Pour que le jeune Rimbaud trouve sa propre voix, il lui faut identifier (nommer) ce à quoi il s’oppose et inventer son propre langage.
IExprimer sa révolte
1 Contre le monde de la bourgeoisie et ses valeurs
L’opposition de Rimbaud à sa famille et à l’école se manifeste par les fugues. Cinq poèmes en font l’éloge : « Première soirée », « Sensation », « Roman », « Ma Bohême » et « Rêvé pour l’hiver ». Ils chantent la liberté, la relation à la nature et à la poésie.
Pour aller + loin
Blaise Cendrars (1887-1961), un autre poète fugueur, raconte, dans Prose du transsibérien et de la petite Jehanne de France, le voyage qu’il fait en train à travers l’Europe à l’âge de seize ans.
La composition en diptyque de « À la musique » permet d’opposer six quatrains dressant les portraits de bourgeois « bouffis », à trois quatrains consacrés au poète, étudiant « débraillé » tout à la contemplation d’« alertes fillettes ».
Dans « Le Mal », sonnet violemment anticlérical, le poète se révolte contre le Dieu des chrétiens, indifférent « aux crachats rouges de la mitraille » et qui « rit » pendant que les hommes meurent.
2 Contre Napoléon III
En juillet 1870, Napoléon III déclare la guerre à la Prusse. Dans « Morts de Quatre-vingt-douze… », Rimbaud refuse l’analogie entre les soldats morts en 1792 pour un idéal républicain et ceux qui combattent pour Napoléon III. Dans « Le Forgeron », il oppose les idéaux de la Révolution française et la petitesse des ambitions personnelles de Napoléon III.
Dans « L’Éclatante Victoire de Sarrebrück », Rimbaud montre tout le grotesque d’un combat sans importance, donné comme une victoire éclatante des Français.
Dans « Rages de Césars », le poète ironise sur l’Empereur, prisonnier de la Prusse après la défaite de Sedan, lui qui a perdu la guerre qui devait lui apporter la gloire.
IIInventer son propre langage
1 Réinterprétations, reprises et parodies
Rimbaud réinterprète la ballade de Villon en un spectacle burlesque où les squelettes s’entrechoquent grotesquement (« Bal des pendus »). Dans « Le Châtiment de Tartufe », il pousse à l’extrême le caractère débauché du personnage de Molière.

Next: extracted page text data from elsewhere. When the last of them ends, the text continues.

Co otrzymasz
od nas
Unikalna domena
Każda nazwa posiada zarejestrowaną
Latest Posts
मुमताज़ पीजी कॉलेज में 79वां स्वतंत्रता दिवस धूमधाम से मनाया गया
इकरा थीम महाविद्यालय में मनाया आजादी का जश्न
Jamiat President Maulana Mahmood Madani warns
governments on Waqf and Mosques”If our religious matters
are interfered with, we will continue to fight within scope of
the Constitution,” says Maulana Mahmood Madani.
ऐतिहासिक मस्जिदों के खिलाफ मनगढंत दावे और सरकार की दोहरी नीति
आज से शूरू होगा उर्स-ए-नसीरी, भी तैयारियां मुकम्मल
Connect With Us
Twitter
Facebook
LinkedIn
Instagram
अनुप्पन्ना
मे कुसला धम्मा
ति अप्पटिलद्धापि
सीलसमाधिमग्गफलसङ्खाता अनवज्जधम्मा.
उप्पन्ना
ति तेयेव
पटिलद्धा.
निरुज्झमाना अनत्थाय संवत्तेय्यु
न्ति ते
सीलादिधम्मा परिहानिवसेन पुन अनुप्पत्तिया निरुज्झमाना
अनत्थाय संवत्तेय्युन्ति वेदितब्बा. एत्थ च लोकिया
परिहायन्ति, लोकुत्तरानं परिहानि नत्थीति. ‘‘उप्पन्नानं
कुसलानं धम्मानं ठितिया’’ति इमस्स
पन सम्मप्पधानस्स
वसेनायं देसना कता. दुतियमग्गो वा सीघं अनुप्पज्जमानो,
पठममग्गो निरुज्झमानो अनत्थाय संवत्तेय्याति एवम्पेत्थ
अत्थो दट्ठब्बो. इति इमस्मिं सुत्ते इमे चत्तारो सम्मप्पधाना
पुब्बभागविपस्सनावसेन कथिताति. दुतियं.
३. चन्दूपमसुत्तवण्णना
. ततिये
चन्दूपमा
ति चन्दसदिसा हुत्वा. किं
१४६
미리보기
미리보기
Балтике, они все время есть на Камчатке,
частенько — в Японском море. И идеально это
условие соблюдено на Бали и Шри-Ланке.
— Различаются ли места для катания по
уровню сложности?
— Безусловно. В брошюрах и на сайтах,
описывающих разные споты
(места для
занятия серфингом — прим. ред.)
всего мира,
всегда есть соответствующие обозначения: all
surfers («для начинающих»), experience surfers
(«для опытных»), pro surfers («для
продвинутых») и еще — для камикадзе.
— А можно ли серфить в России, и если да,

Rimbaud reprend également des poèmes contemporains. Il s’approprie le style de Hugo dans « Les Effarés » ou dans « Le Forgeron ». Dans le sonnet, « Le Buffet », on retrouve les synesthésies chères à Baudelaire.
Citation
Pour Rimbaud, Baudelaire est « le premier voyant, roi des poètes, un vrai Dieu », mais son travail sur la langue poétique est insuffisant car « les inventions d’inconnu réclament des formes nouvelles » (Rimbaud, « Lettre à Demeny », 1871).
Le poète manie aussi avec habileté l’art de la caricature et de la parodie. Il détourne le mythe de la naissance de Vénus : « Venus Anadyomène » devient une vieille femme « belle hideusement » sortant de sa baignoire.
2 Vers une nouvelle langue poétique
Les scènes érotiques côtoient dans le même poème des descriptions réalistes de la vie paysanne (« Les Reparties de Nina »). De grands arbres indiscrets se font les voyeurs d’une scène de séduction (« Première soirée »). Rimbaud joue avec les codes de la poésie amoureuse et invente un nouveau lyrisme teinté d’autodérision et dénué de grandiloquence.
L’emploi d’un vocabulaire familier et le mélange des registres créent des images parfois surprenantes : « Comme des lyres, je tirais les élastiques/De mes souliers blessés, un pied près de mon cœur ! » (« Ma Bohême »). De même, il crée la surprise en mettant à la rime des mots de sens opposés (« brutal »/« cristal »), ou susceptibles de choquer son lecteur : « Vénus »/« anus ».
Les nombreux jeux de rejets, contre-rejets et enjambements déconstruisent le rythme régulier de la poésie traditionnelle et imposent une nouvelle cadence. La construction de sonnets à la chute inattendue (« Le Dormeur du val ») est la marque d’une recherche d’un langage propre au poète.